Elle cherchait le chien.
« Le feu… Oh ! Tu sais, pour moi toute seule… Je l’allume le soir. Mais puisque, tu es là…»
Elle s’affaira, brisa quelques bûchettes, froissa un vieux journal.
« Abel t’a dit que je viendrais, aujourd’hui ?
— Ah ! Oui… Il me l’a dit…»
Elle hocha la tête en ayant l’air de réfléchir là-dessus. « Et tu as reçu mes cartes ?
— Oui, oui… Elles sont jolies…» Elle souriait.
Les cartes postales étaient alignées sur le dessus de la cheminée : Genève, le jet d’eau, le lac, Thonon, Evian… Images rassurantes d’un monde en ordre, dont on sentait la sécurité lointaine – échantillon des Puissances Supérieures Occultes.
Un peu de fumée s’éleva de la grille du fourneau ; elle ouvrit la fenêtre pour faciliter le tirage. L’odeur du feu, mêlée à cette quiétude matinale et ensoleillée – on entendait à peine craqueter le bois sec ; enflammé – suspendit un instant le cours des choses et du temps. Il ressentit une intense sensation de bien-être et de légèreté – vie retrouvée à sa source fraîche, non encore contaminée par la maladie mortelle des hommes. Tandis qu’elle tisonnait son feu, il regardait par la fenêtre, étonné par cet instant de paix merveilleuse et surnaturelle qui se prolongeait en lui, n’osant penser trop fort, ni faire un faux mouvement, crainte de dissiper cet enchantement fragile.

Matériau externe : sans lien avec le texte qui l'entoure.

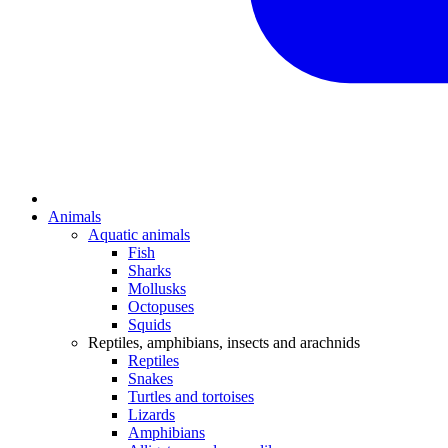
Animals
Aquatic animals
Fish
Sharks
Mollusks
Octopuses
Squids
Reptiles, amphibians, insects and arachnids
Reptiles
Snakes
Turtles and tortoises
Lizards
Amphibians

Ces sensations intimes étaient au fond aussi dérisoires que poignantes : c’était comme si on se tenait toute sa vie à côté du vrai monde, à côté de la vie, à côté de la beauté et de la vérité, mais perdu pour lui, perdu pour elles, sans parvenir à replonger tout à fait dans l’innocence originelle – qu’on frôlait pourtant dans des instants semblables à celui-ci. Au seuil du Royaume, sur les frontières du monde interdit, témoin malheureux, jamais dedans… Il songea à son accident, à sa vie antérieure, où de tels moments de plénitude étaient monnaie courante : il y avait toujours le grain de sable qui venait flanquer tout par terre, la punition, et tout, ensuite, se corrompait à toute vitesse. Abel, lui, peut-être… Il soupira :
« Tiens, voilà pour que tu fasses la coquette…»
Il lui tendit la bouteille d’eau de Cologne. Elle la lui prit des mains et la tint serrée contre la poitrine.